§ **PROBLEM STATEMENT**
Look through the entries below and say how many lines contain the string "APERTURE". Give the number only.

(Electronic design automation data)
* * *

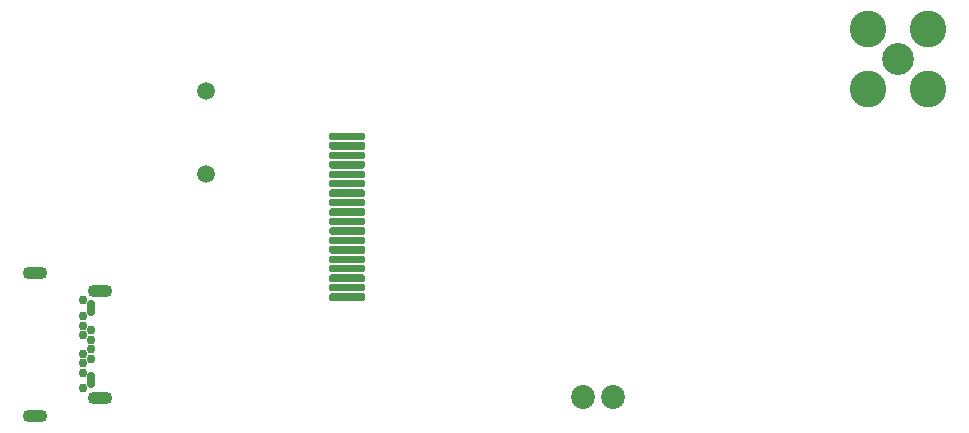
<source format=gbr>
%TF.GenerationSoftware,KiCad,Pcbnew,5.1.8-db9833491~88~ubuntu20.04.1*%
%TF.CreationDate,2020-12-01T22:06:41+01:00*%
%TF.ProjectId,licheepinano_sarau270,6c696368-6565-4706-996e-616e6f5f7361,V1.0*%
%TF.SameCoordinates,Original*%
%TF.FileFunction,Soldermask,Bot*%
%TF.FilePolarity,Negative*%
%FSLAX46Y46*%
G04 Gerber Fmt 4.6, Leading zero omitted, Abs format (unit mm)*
G04 Created by KiCad (PCBNEW 5.1.8-db9833491~88~ubuntu20.04.1) date 2020-12-01 22:06:41*
%MOMM*%
%LPD*%
G01*
G04 APERTURE LIST*
%ADD10C,1.499540*%
%ADD11C,2.020000*%
%ADD12C,2.700000*%
%ADD13C,3.100000*%
%ADD14O,0.747700X1.397940*%
%ADD15C,0.750000*%
%ADD16O,2.098980X1.098220*%
G04 APERTURE END LIST*
D10*
%TO.C,Con2*%
X117540000Y-87652420D03*
X117540000Y-94647580D03*
%TD*%
%TO.C,DIS1*%
G36*
G01*
X130872500Y-105405000D02*
X128107500Y-105405000D01*
G75*
G02*
X127950000Y-105247500I0J157500D01*
G01*
X127950000Y-104932500D01*
G75*
G02*
X128107500Y-104775000I157500J0D01*
G01*
X130872500Y-104775000D01*
G75*
G02*
X131030000Y-104932500I0J-157500D01*
G01*
X131030000Y-105247500D01*
G75*
G02*
X130872500Y-105405000I-157500J0D01*
G01*
G37*
G36*
G01*
X130872500Y-104605000D02*
X128107500Y-104605000D01*
G75*
G02*
X127950000Y-104447500I0J157500D01*
G01*
X127950000Y-104132500D01*
G75*
G02*
X128107500Y-103975000I157500J0D01*
G01*
X130872500Y-103975000D01*
G75*
G02*
X131030000Y-104132500I0J-157500D01*
G01*
X131030000Y-104447500D01*
G75*
G02*
X130872500Y-104605000I-157500J0D01*
G01*
G37*
G36*
G01*
X130872500Y-103005000D02*
X128107500Y-103005000D01*
G75*
G02*
X127950000Y-102847500I0J157500D01*
G01*
X127950000Y-102532500D01*
G75*
G02*
X128107500Y-102375000I157500J0D01*
G01*
X130872500Y-102375000D01*
G75*
G02*
X131030000Y-102532500I0J-157500D01*
G01*
X131030000Y-102847500D01*
G75*
G02*
X130872500Y-103005000I-157500J0D01*
G01*
G37*
G36*
G01*
X130872500Y-103805000D02*
X128107500Y-103805000D01*
G75*
G02*
X127950000Y-103647500I0J157500D01*
G01*
X127950000Y-103332500D01*
G75*
G02*
X128107500Y-103175000I157500J0D01*
G01*
X130872500Y-103175000D01*
G75*
G02*
X131030000Y-103332500I0J-157500D01*
G01*
X131030000Y-103647500D01*
G75*
G02*
X130872500Y-103805000I-157500J0D01*
G01*
G37*
G36*
G01*
X130872500Y-101405000D02*
X128107500Y-101405000D01*
G75*
G02*
X127950000Y-101247500I0J157500D01*
G01*
X127950000Y-100932500D01*
G75*
G02*
X128107500Y-100775000I157500J0D01*
G01*
X130872500Y-100775000D01*
G75*
G02*
X131030000Y-100932500I0J-157500D01*
G01*
X131030000Y-101247500D01*
G75*
G02*
X130872500Y-101405000I-157500J0D01*
G01*
G37*
G36*
G01*
X130872500Y-99805000D02*
X128107500Y-99805000D01*
G75*
G02*
X127950000Y-99647500I0J157500D01*
G01*
X127950000Y-99332500D01*
G75*
G02*
X128107500Y-99175000I157500J0D01*
G01*
X130872500Y-99175000D01*
G75*
G02*
X131030000Y-99332500I0J-157500D01*
G01*
X131030000Y-99647500D01*
G75*
G02*
X130872500Y-99805000I-157500J0D01*
G01*
G37*
G36*
G01*
X130872500Y-102205000D02*
X128107500Y-102205000D01*
G75*
G02*
X127950000Y-102047500I0J157500D01*
G01*
X127950000Y-101732500D01*
G75*
G02*
X128107500Y-101575000I157500J0D01*
G01*
X130872500Y-101575000D01*
G75*
G02*
X131030000Y-101732500I0J-157500D01*
G01*
X131030000Y-102047500D01*
G75*
G02*
X130872500Y-102205000I-157500J0D01*
G01*
G37*
G36*
G01*
X130872500Y-100605000D02*
X128107500Y-100605000D01*
G75*
G02*
X127950000Y-100447500I0J157500D01*
G01*
X127950000Y-100132500D01*
G75*
G02*
X128107500Y-99975000I157500J0D01*
G01*
X130872500Y-99975000D01*
G75*
G02*
X131030000Y-100132500I0J-157500D01*
G01*
X131030000Y-100447500D01*
G75*
G02*
X130872500Y-100605000I-157500J0D01*
G01*
G37*
G36*
G01*
X130872500Y-98205000D02*
X128107500Y-98205000D01*
G75*
G02*
X127950000Y-98047500I0J157500D01*
G01*
X127950000Y-97732500D01*
G75*
G02*
X128107500Y-97575000I157500J0D01*
G01*
X130872500Y-97575000D01*
G75*
G02*
X131030000Y-97732500I0J-157500D01*
G01*
X131030000Y-98047500D01*
G75*
G02*
X130872500Y-98205000I-157500J0D01*
G01*
G37*
G36*
G01*
X130872500Y-96605000D02*
X128107500Y-96605000D01*
G75*
G02*
X127950000Y-96447500I0J157500D01*
G01*
X127950000Y-96132500D01*
G75*
G02*
X128107500Y-95975000I157500J0D01*
G01*
X130872500Y-95975000D01*
G75*
G02*
X131030000Y-96132500I0J-157500D01*
G01*
X131030000Y-96447500D01*
G75*
G02*
X130872500Y-96605000I-157500J0D01*
G01*
G37*
G36*
G01*
X130872500Y-93405000D02*
X128107500Y-93405000D01*
G75*
G02*
X127950000Y-93247500I0J157500D01*
G01*
X127950000Y-92932500D01*
G75*
G02*
X128107500Y-92775000I157500J0D01*
G01*
X130872500Y-92775000D01*
G75*
G02*
X131030000Y-92932500I0J-157500D01*
G01*
X131030000Y-93247500D01*
G75*
G02*
X130872500Y-93405000I-157500J0D01*
G01*
G37*
G36*
G01*
X130872500Y-95805000D02*
X128107500Y-95805000D01*
G75*
G02*
X127950000Y-95647500I0J157500D01*
G01*
X127950000Y-95332500D01*
G75*
G02*
X128107500Y-95175000I157500J0D01*
G01*
X130872500Y-95175000D01*
G75*
G02*
X131030000Y-95332500I0J-157500D01*
G01*
X131030000Y-95647500D01*
G75*
G02*
X130872500Y-95805000I-157500J0D01*
G01*
G37*
G36*
G01*
X130872500Y-99005000D02*
X128107500Y-99005000D01*
G75*
G02*
X127950000Y-98847500I0J157500D01*
G01*
X127950000Y-98532500D01*
G75*
G02*
X128107500Y-98375000I157500J0D01*
G01*
X130872500Y-98375000D01*
G75*
G02*
X131030000Y-98532500I0J-157500D01*
G01*
X131030000Y-98847500D01*
G75*
G02*
X130872500Y-99005000I-157500J0D01*
G01*
G37*
G36*
G01*
X130872500Y-97405000D02*
X128107500Y-97405000D01*
G75*
G02*
X127950000Y-97247500I0J157500D01*
G01*
X127950000Y-96932500D01*
G75*
G02*
X128107500Y-96775000I157500J0D01*
G01*
X130872500Y-96775000D01*
G75*
G02*
X131030000Y-96932500I0J-157500D01*
G01*
X131030000Y-97247500D01*
G75*
G02*
X130872500Y-97405000I-157500J0D01*
G01*
G37*
G36*
G01*
X130872500Y-94205000D02*
X128107500Y-94205000D01*
G75*
G02*
X127950000Y-94047500I0J157500D01*
G01*
X127950000Y-93732500D01*
G75*
G02*
X128107500Y-93575000I157500J0D01*
G01*
X130872500Y-93575000D01*
G75*
G02*
X131030000Y-93732500I0J-157500D01*
G01*
X131030000Y-94047500D01*
G75*
G02*
X130872500Y-94205000I-157500J0D01*
G01*
G37*
G36*
G01*
X130872500Y-95005000D02*
X128107500Y-95005000D01*
G75*
G02*
X127950000Y-94847500I0J157500D01*
G01*
X127950000Y-94532500D01*
G75*
G02*
X128107500Y-94375000I157500J0D01*
G01*
X130872500Y-94375000D01*
G75*
G02*
X131030000Y-94532500I0J-157500D01*
G01*
X131030000Y-94847500D01*
G75*
G02*
X130872500Y-95005000I-157500J0D01*
G01*
G37*
G36*
G01*
X130872500Y-92605000D02*
X128107500Y-92605000D01*
G75*
G02*
X127950000Y-92447500I0J157500D01*
G01*
X127950000Y-92132500D01*
G75*
G02*
X128107500Y-91975000I157500J0D01*
G01*
X130872500Y-91975000D01*
G75*
G02*
X131030000Y-92132500I0J-157500D01*
G01*
X131030000Y-92447500D01*
G75*
G02*
X130872500Y-92605000I-157500J0D01*
G01*
G37*
G36*
G01*
X130872500Y-91805000D02*
X128107500Y-91805000D01*
G75*
G02*
X127950000Y-91647500I0J157500D01*
G01*
X127950000Y-91332500D01*
G75*
G02*
X128107500Y-91175000I157500J0D01*
G01*
X130872500Y-91175000D01*
G75*
G02*
X131030000Y-91332500I0J-157500D01*
G01*
X131030000Y-91647500D01*
G75*
G02*
X130872500Y-91805000I-157500J0D01*
G01*
G37*
%TD*%
D11*
%TO.C,C27*%
X149490000Y-113560000D03*
X151990000Y-113560000D03*
%TD*%
D12*
%TO.C,P1*%
X176130000Y-84890000D03*
D13*
X173590000Y-87430000D03*
X173590000Y-82350000D03*
X178670000Y-87430000D03*
X178670000Y-82350000D03*
%TD*%
D14*
%TO.C,Con3*%
X107804560Y-112148000D03*
D15*
X107103520Y-111497760D03*
X107103520Y-110697660D03*
X107804560Y-110298880D03*
X107103520Y-109897560D03*
X107804560Y-109498780D03*
X107804560Y-108701220D03*
X107103520Y-108302440D03*
X107804560Y-107901120D03*
X107103520Y-107502340D03*
X107103520Y-106702240D03*
D14*
X107804560Y-106052000D03*
D16*
X108604660Y-104601660D03*
X108604660Y-113598340D03*
X103105560Y-103026860D03*
X103105560Y-115173140D03*
D15*
X107103520Y-105376360D03*
X107103520Y-112823640D03*
%TD*%
M02*

</source>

* * *

§ **ANSWER FOR THE TASK**
2